Arne Duncan on Education in Iowa
U.S. Secretary of Education Arne Duncan spoke at an education summit organized byIowa Governor Terry Branstad in Des Moines on Monday morning. There Duncan addressed those in charge of Iowa’s education system, which was once among the best in the United States but has recently been in decline.
Duncan acknowledged that Iowa was once a model of successful education policy, saying, “Iowa at [one] time was absolutely at the mountaintop. Today, the picture is quite different.”
Duncan and Barnstad addressed several issues, including teacher performance, under-use of technology in the classroom, poor funding and not enough focus on STEM (Science, Technology, Engineering and Math) education.
Branstad made it clear that standards for teacher performance would have to be raised significantly. “If we are going to expect more from our teachers, we must provide a better support system for teachers,” said Branstad. “That starts with being more selective about who becomes a teacher.”

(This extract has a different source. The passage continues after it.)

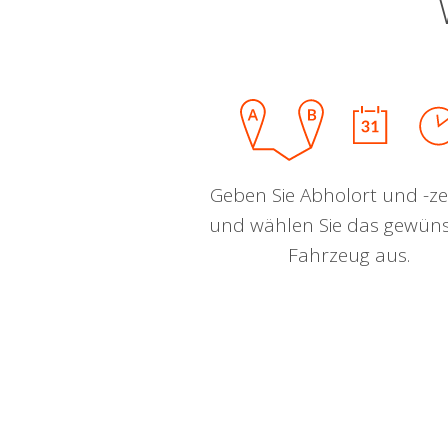
Geben Sie Abholort und -zei
und wählen Sie das gewün
Fahrzeug aus.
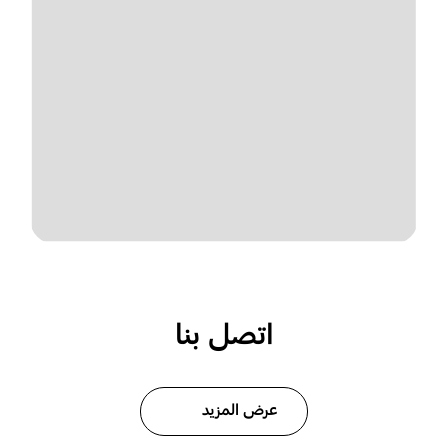
اتصل بنا
عرض المزيد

Duncan and Branstad both touched on a plan to tie teacher salaries directly to performance, posing that, if teachers’ salaries depended on the quality of their work, they would be more motivated.
The plan also called for increased support for teachers. “One of my greatest worries is that great teachers have been beaten down,” Branstad said. “Teachers are the unsung heroes of this society.” He went on to discuss greater opportunities for professional development and increased funding for schools as a way to attract the best teachers available.
Teacher salaries were not the only issue. Duncan reminded those in attendance that Iowa had one of the least developed charter school laws in the country. He discussed the numerous ways that charter schools can innovate and improve upon an education system.
While most in the crowd acknowledged that Iowa had to make changes to bring its education policy up to par, not everybody agreed with Duncan’s assessment of its current state.
According to the Des Moines Register, most attendees of the speech approved of Duncan’s comments on raising teacher salaries, fixing No Child Left Behind and developing early childhood education. Other points were more contentious.
“You can cherry-pick data and come up with a narrative,” said Sen. Robert Hogg, D-Cedar Rapids. “This idea that Iowa had the best schools in the world in 1992 and is now in the back of the pack I don’t think is accurate.”
Former Iowa House Speaker Brent Siegrist, who is now the State Services Director for Iowa’s Area Education Agencies (AEA), a series of regional bodies that provide services for school improvements, pointed out that many of his peers have been saying this for years.
“If you’re going to do some of the things they want to do with assessments and closing the achievement gaps and so on, you have to have the infrastructure to do that, and that’s what the AEAs are,” said Siegrist.
Lawmakers cut AEA budgets by $20 million in the fiscal year that began July 1, and the agencies are set to face an additional $10 million cut in the following fiscal year. Such cuts may hurt Iowa’s ability to improve.
While many points touched on during the summit remain controversial and many may not have clear solutions, the summit in general was intended to bring these issues to forefront of Iowans’ minds, the first step to reform.